According to a research study conducted by William T. Gallo, professor of health policy and management at CUNY, the six- and ten-year risk of heart attack or stroke in people between 51 and 61 years old who have lost their jobs is more than double that of the employed. Gallo also noticed some stress-related changes in the health behavior of older jobless people: there was less physical activity and an increase in daily cigarette consumption among long-term unemployed smokers, an increased risk of a smoking relapse, and some increased drinking and weight gain, which increases the risk of diabetes and heart disease.

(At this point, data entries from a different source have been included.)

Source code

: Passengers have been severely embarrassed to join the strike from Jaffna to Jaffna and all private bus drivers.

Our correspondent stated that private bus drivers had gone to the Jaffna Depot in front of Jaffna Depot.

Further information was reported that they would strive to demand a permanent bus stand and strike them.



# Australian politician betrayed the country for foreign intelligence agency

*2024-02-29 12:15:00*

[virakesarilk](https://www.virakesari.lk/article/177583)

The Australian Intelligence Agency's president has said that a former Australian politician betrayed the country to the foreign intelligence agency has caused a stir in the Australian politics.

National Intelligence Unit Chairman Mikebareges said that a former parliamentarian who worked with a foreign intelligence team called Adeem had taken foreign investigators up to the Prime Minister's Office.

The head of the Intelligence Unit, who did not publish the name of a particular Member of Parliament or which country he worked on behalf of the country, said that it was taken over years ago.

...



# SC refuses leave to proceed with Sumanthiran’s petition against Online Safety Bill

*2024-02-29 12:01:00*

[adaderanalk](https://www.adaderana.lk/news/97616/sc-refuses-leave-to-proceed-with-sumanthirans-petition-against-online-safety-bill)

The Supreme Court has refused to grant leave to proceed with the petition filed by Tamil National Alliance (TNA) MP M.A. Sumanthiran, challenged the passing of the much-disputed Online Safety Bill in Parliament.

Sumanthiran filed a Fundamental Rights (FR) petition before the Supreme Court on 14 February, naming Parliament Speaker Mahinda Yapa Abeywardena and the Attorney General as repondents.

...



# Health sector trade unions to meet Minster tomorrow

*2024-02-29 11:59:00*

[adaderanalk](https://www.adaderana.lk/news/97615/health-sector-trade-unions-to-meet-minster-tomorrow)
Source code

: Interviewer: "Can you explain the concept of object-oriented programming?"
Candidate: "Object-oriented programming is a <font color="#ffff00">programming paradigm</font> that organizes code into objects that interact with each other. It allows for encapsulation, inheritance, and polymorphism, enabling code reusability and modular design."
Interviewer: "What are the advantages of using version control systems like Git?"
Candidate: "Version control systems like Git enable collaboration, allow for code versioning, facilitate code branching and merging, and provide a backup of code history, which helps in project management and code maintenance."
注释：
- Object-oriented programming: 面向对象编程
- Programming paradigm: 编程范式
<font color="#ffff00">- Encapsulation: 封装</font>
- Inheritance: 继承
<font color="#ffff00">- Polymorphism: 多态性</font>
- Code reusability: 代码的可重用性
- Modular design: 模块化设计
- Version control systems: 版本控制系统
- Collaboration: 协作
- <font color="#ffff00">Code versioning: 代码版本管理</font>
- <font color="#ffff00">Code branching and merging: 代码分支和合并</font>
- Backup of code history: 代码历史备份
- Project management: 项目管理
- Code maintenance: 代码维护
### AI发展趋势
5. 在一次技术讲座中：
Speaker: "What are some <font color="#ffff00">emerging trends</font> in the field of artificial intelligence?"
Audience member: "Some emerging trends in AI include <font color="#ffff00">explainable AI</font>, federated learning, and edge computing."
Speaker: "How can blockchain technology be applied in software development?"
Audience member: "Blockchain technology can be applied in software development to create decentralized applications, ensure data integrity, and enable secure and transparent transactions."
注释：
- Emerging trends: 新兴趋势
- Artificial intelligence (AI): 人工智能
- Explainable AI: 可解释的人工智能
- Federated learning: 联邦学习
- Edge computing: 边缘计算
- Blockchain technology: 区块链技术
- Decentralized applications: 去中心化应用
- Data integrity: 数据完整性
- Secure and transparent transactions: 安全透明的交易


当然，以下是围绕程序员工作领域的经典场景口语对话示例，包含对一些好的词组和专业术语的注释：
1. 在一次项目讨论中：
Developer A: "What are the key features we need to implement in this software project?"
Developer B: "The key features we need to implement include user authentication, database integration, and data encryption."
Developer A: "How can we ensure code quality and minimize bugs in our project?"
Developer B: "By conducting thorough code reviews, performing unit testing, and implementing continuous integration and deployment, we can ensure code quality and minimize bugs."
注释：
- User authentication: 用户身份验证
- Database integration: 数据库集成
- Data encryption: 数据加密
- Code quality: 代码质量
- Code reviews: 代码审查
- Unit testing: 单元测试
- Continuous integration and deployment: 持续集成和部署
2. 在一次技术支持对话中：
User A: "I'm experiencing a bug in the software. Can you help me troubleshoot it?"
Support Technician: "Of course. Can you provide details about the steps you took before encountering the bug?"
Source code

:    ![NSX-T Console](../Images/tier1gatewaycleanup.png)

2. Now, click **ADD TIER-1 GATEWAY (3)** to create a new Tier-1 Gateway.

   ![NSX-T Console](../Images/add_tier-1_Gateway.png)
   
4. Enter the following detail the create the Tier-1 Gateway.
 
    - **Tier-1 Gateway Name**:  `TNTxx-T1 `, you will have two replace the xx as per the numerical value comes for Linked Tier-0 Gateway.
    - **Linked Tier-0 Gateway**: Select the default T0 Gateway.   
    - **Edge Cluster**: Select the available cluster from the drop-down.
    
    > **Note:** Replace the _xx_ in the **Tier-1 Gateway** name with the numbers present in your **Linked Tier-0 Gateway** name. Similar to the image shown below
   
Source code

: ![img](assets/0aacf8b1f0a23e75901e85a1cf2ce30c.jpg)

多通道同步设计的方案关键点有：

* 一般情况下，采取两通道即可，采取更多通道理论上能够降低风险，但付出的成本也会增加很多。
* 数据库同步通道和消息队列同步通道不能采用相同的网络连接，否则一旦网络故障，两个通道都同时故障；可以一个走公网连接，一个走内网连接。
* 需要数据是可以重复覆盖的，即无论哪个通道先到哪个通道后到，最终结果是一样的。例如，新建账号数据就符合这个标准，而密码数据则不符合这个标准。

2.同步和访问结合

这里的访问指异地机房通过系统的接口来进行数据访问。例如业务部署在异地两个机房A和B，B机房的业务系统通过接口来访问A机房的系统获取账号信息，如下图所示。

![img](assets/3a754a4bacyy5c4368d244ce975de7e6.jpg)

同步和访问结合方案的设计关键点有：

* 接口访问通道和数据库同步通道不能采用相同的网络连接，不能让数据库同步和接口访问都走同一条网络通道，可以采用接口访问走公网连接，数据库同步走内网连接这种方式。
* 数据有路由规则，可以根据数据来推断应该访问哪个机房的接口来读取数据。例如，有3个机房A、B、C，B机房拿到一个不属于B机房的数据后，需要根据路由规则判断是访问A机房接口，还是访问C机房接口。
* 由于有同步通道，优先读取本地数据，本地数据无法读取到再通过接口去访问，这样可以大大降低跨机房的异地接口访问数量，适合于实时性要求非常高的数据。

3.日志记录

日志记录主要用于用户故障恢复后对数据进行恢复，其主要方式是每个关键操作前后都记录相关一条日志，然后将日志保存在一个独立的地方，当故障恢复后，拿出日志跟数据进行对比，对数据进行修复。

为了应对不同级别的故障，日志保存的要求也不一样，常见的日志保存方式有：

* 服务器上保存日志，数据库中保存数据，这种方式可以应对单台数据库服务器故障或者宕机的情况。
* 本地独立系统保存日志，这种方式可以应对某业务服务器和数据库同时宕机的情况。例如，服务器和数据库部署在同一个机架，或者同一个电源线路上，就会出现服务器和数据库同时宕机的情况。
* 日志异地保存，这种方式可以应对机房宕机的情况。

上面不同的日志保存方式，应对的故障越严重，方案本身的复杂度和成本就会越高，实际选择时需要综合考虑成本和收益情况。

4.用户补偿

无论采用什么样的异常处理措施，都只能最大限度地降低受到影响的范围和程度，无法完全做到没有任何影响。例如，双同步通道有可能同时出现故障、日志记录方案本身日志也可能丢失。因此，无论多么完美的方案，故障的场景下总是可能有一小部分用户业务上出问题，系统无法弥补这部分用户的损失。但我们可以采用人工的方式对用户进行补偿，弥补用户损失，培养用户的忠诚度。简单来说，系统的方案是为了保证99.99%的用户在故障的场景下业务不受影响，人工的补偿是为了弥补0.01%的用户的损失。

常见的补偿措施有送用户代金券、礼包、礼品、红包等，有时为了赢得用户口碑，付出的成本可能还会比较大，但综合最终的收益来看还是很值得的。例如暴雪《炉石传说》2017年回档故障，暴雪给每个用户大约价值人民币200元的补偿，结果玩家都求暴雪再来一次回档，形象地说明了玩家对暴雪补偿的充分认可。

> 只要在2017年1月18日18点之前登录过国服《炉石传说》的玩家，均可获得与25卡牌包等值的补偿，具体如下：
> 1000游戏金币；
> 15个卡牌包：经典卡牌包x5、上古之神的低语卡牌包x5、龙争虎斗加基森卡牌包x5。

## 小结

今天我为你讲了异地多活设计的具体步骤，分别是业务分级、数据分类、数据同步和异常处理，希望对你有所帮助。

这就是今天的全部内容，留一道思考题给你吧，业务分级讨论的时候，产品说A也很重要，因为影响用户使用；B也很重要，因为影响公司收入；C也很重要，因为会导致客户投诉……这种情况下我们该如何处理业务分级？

Gallo said that even the risk or fear of losing one's job was just a strong a predictor as the actual job loss on an older person's overall health because of internal psychological factors.
Kate Strully, assistant professor at the University of Albany, said the best way to help the longterm jobless cope with unemployment and ameliorate their health issues is to make job loss less traumatic and stressful by reducing the associated financial strain through unemployment insurance, job search assistance and career training.
"We don't often think of unemployment insurance or job search assistance or so forth as a health policy," she said at the forum, "but given the links between psychological components of job loss, stress and disease, financial strain, it's quite possible that there may be health benefits that we currently aren't capturing related to these sorts of programs."